Weaker and weaker fears of impending rate hikes have drawn investors to the stock markets. Supported by new highs on Wall Street the day before, European stock markets have also embarked on a record hunt: Dax closed Thursday up 0.4% to 16,030 points and therefore higher than ever. Europe’s main Euro-Stoxx-50 index rose half a percent to a fourteen-year high. The signals from the US Federal Reserve the night before were popular with investors. As expected, the Fed is starting to pull back from its securities purchases, which it initiated to stimulate the economy – known as tapering. But the Fed wants to take its time with rate hikes.
Numerous turnovers have caused movements in the stock markets. Deutsche Post shares rose 3%. Thanks to the growth of the parcel and express business, the group has set itself more ambitious objectives. Lanxess shares, however, fell after a 7.5% earnings warning. High energy and freight costs are a bit more cautious, he said. Shares of Siemens Healthineers were in demand with a two percent price increase. The billion dollar business with rapid antigen testing helped the medical technology company achieve record sales and profits in fiscal year 2020/21.

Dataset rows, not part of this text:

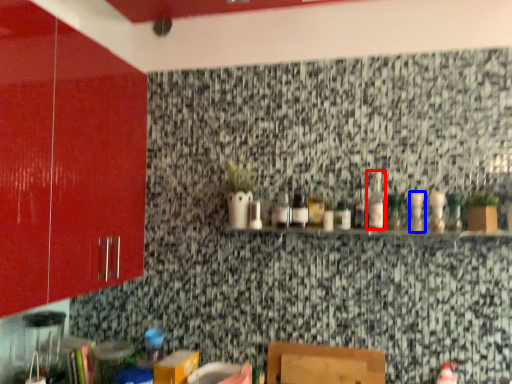
Question: Which object appears closest to the camera in this image, bottle (highlighted by a red box) or bottle (highlighted by a blue box)?

Choices:
 (A) bottle
 (B) bottle

Answer: (B)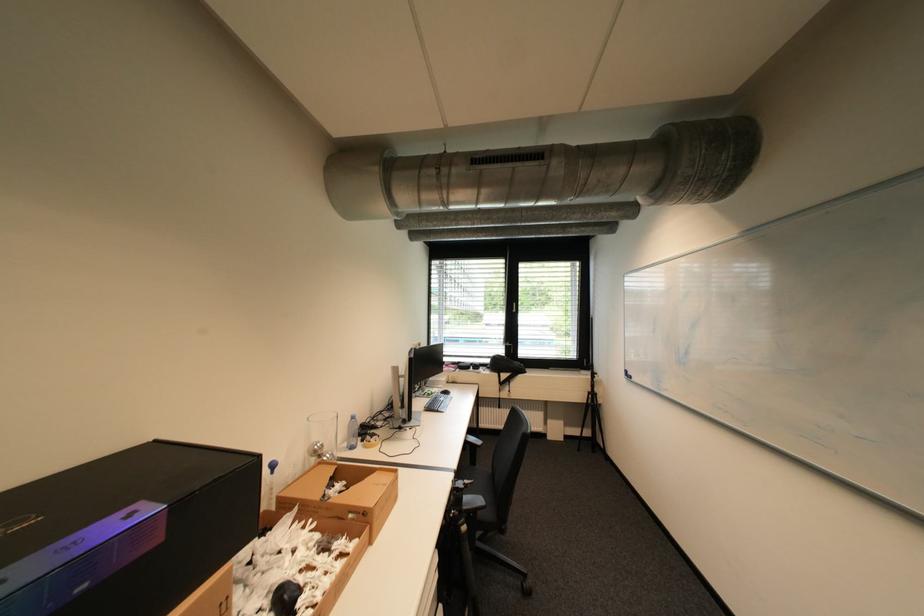
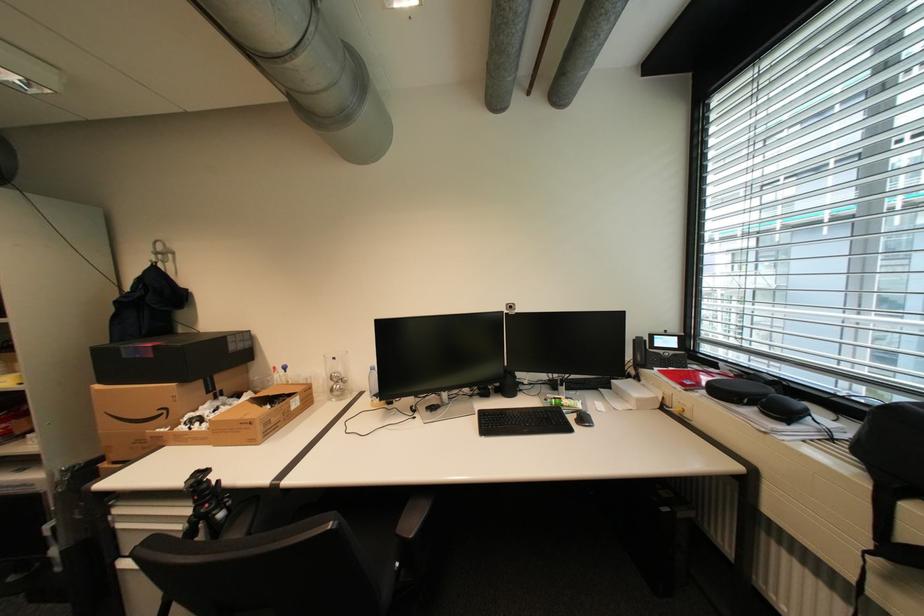
The point at (x=171, y=541) is marked in the first image. Where is the corresponding point in the second image?

(161, 357)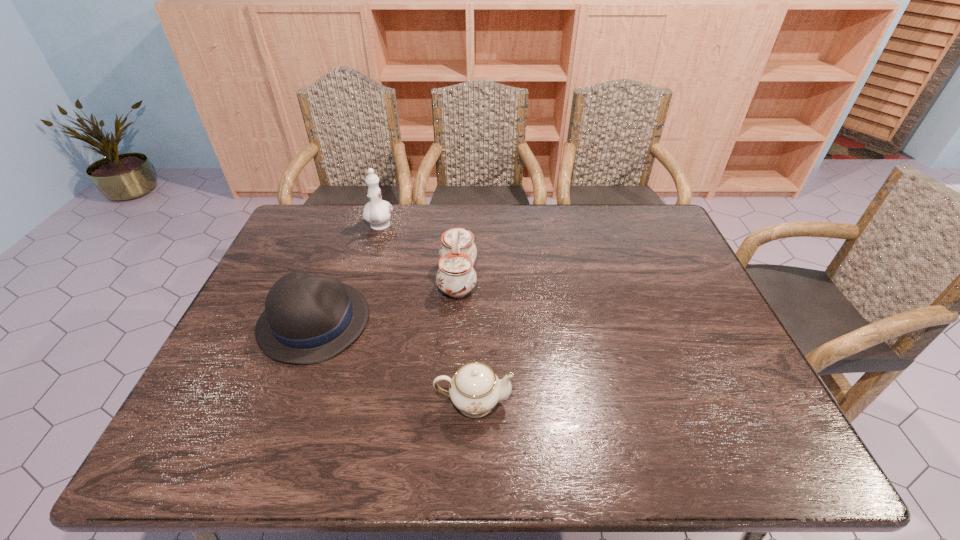
Find the location of a particular element. vacant area that lies between the shortest chinaware and the bowler hat is located at coordinates (394, 362).

Identify the location of free spot between the bowler hat and the shortest object. This screenshot has width=960, height=540. (394, 362).

Identify the location of vacant area that lies between the second shortest object and the leftmost chinaware. (347, 274).

Locate an element on the screen. vacant space that is in between the shortest object and the third tallest object is located at coordinates (394, 362).

The width and height of the screenshot is (960, 540). Identify the location of blank region between the third tallest object and the second farthest chinaware. (386, 300).

At what (x,y) coordinates should I click in order to perform the action: click on free spot between the second farthest chinaware and the farthest chinaware. Please return your answer as a coordinate pair (x, y). Looking at the image, I should click on (419, 253).

This screenshot has width=960, height=540. I want to click on empty space that is in between the farthest chinaware and the shortest chinaware, so click(x=426, y=314).

Select which object appears as the second closest to the bowler hat. Please provide its 2D coordinates. Your answer should be formatted as a tuple, i.e. [(x, y)], where the tuple contains the x and y coordinates of a point satisfying the conditions above.

[(475, 389)]

Identify which object is the third nearest to the second nearest chinaware. Please provide its 2D coordinates. Your answer should be formatted as a tuple, i.e. [(x, y)], where the tuple contains the x and y coordinates of a point satisfying the conditions above.

[(475, 389)]

Point out which chinaware is positioned as the third nearest to the bowler hat. Please provide its 2D coordinates. Your answer should be formatted as a tuple, i.e. [(x, y)], where the tuple contains the x and y coordinates of a point satisfying the conditions above.

[(377, 212)]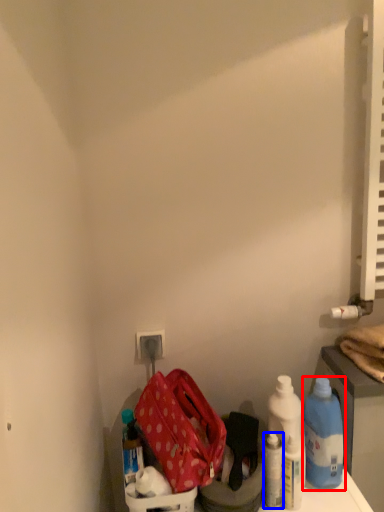
Question: Which point is further to the camera, bottle (highlighted by a red box) or bottle (highlighted by a blue box)?

Choices:
 (A) bottle
 (B) bottle

Answer: (A)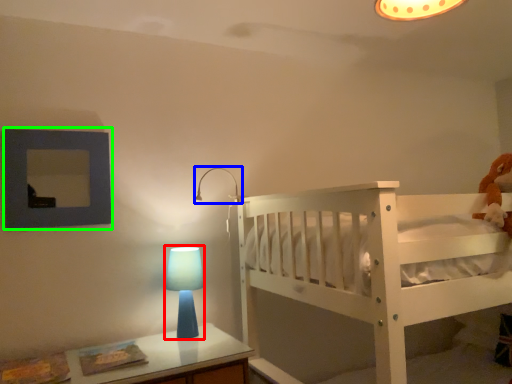
Question: Estimate the real-world distances between objects in this image. Which object is farther from table lamp (highlighted by a red box), lamp (highlighted by a blue box) or picture frame (highlighted by a green box)?

Choices:
 (A) lamp
 (B) picture frame

Answer: (B)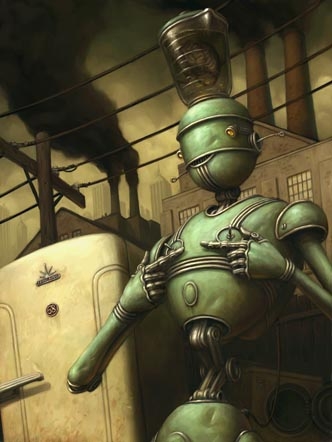
Locate all where you open a refrigerator in the image. Your answer should be formatted as a list of tuples, i.e. [(x1, y1), (x2, y2), ...], where each tuple contains the x and y coordinates of a point satisfying the conditions above.

[(13, 384)]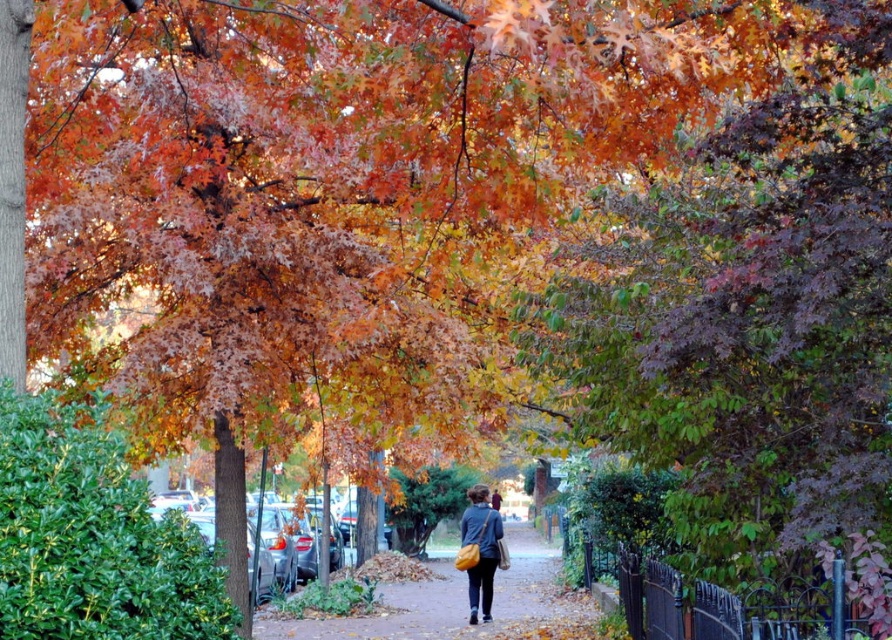
Does brown textured sidewalk at center have a lesser height compared to matte yellow bag at center?

Yes, brown textured sidewalk at center is shorter than matte yellow bag at center.

What do you see at coordinates (455, 602) in the screenshot?
I see `brown textured sidewalk at center` at bounding box center [455, 602].

At what (x,y) coordinates should I click in order to perform the action: click on brown textured sidewalk at center. Please return your answer as a coordinate pair (x, y). This screenshot has height=640, width=892. Looking at the image, I should click on (455, 602).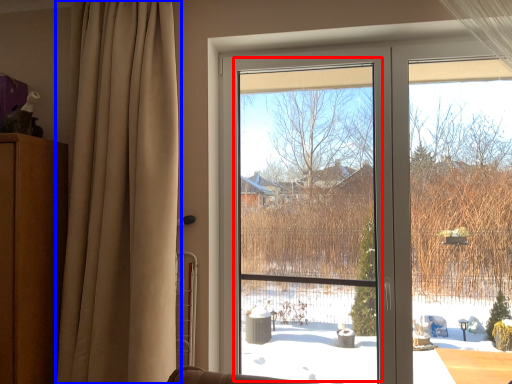
Question: Which of the following is the closest to the observer, window screen (highlighted by a red box) or curtain (highlighted by a blue box)?

Choices:
 (A) window screen
 (B) curtain

Answer: (B)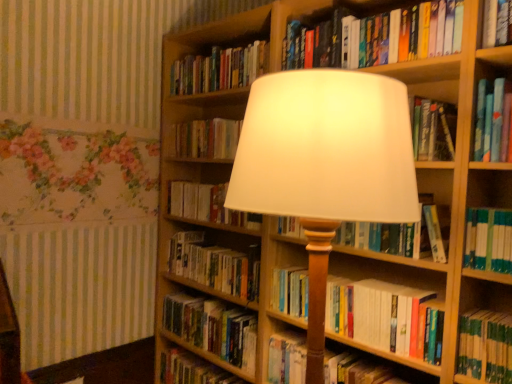
Question: Is point (174, 360) closer or farther from the camera than point (224, 150)?

Choices:
 (A) closer
 (B) farther

Answer: (B)

Question: From a real-world perspective, is hardcover book at lower center, acting as the 1th book starting from the bottom, physically located above or below hardcover book at center, which is counted as the eighth book, starting from the bottom?

Choices:
 (A) below
 (B) above

Answer: (A)

Question: Estimate the real-world distances between objects in this image. Which object is farther from the hardcover book at upper center, the tenth book ordered from the bottom?

Choices:
 (A) hardcover books at center, marked as the fourth book in a bottom-to-top arrangement
 (B) hardcover book at upper center, which is the ninth book from bottom to top
 (C) white paper book at center, which appears as the fourth book when viewed from the top
 (D) hardcover book at lower center, the 10th book when ordered from top to bottom
 (E) hardcover book at center, arranged as the ninth book when viewed from the top

Answer: (D)

Question: Estimate the real-world distances between objects in this image. Which object is farther from the hardcover book at upper center, which is the ninth book from bottom to top?

Choices:
 (A) hardcover book at center, positioned as the second book in bottom-to-top order
 (B) hardcover book at center, positioned as the 5th book in bottom-to-top order
 (C) hardcover book at lower center, acting as the 1th book starting from the bottom
 (D) hardcover book at center, which is counted as the eighth book, starting from the bottom
 (E) hardcover book at center, the eighth book from the top

Answer: (C)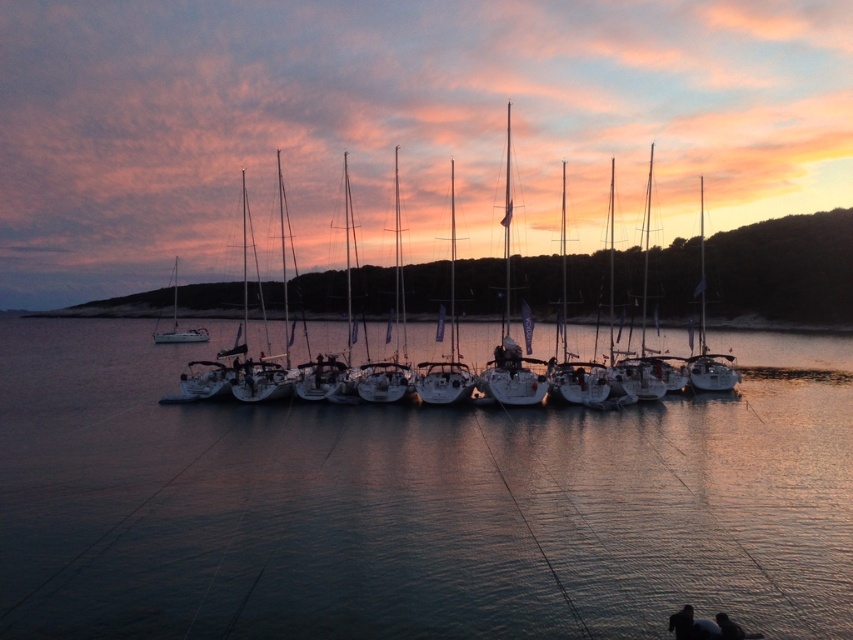
You are a photographer planning to capture the sunset at the marina. You want to ensure that both the white matte sailboat at center and the white matte sailboat at left are fully visible in your shot. Given that your camera frame can only accommodate a width of 10 meters, and the combined width of both sailboats is 12 meters, will you be able to fit both boats in the frame?

The combined width of the white matte sailboat at center and the white matte sailboat at left is 12 meters, which exceeds the camera frame capacity of 10 meters. Therefore, you cannot fit both boats in the frame.

You are standing at the marina and want to take a photo of the sunset. You notice two points in the scene at coordinates point (842, 381) and point (535, 397). Which point is closer to you?

Point (535, 397) is closer to you because it is less further to the camera than point (842, 381).

In the scene shown: You are a photographer planning to take a sunset photo of the white matte sailboat at center and the white matte sailboat at left. Based on their positions, which sailboat should you focus on first if you want to capture them in order from top to bottom?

Investors kicked Heidelberg-Cement out of deposits after rising energy costs squeezed profits for the building materials maker. Newspapers fell 3.2 percent. At a time when supply chains are continually disrupted, chemical distributor Brenntag is capitalizing on its global presence and has seen increases in sales and profits. However, Brenntag was unable to score on the stock exchange with the news: stocks recently listed in the benchmark Dax index fell 2.6%, making him one of the biggest losers in the index. reference. A takeover offer from a Canadian investor for office property owner Alstria Office sent stocks skyrocketing. They jumped 17.3% to a record level. Other real estate values also rose in the wake of Alstria, so that the European sector index rose by 2.3%. On Wall Street, the Dow Jones traded 0.2% less at 36,072 points mid-term.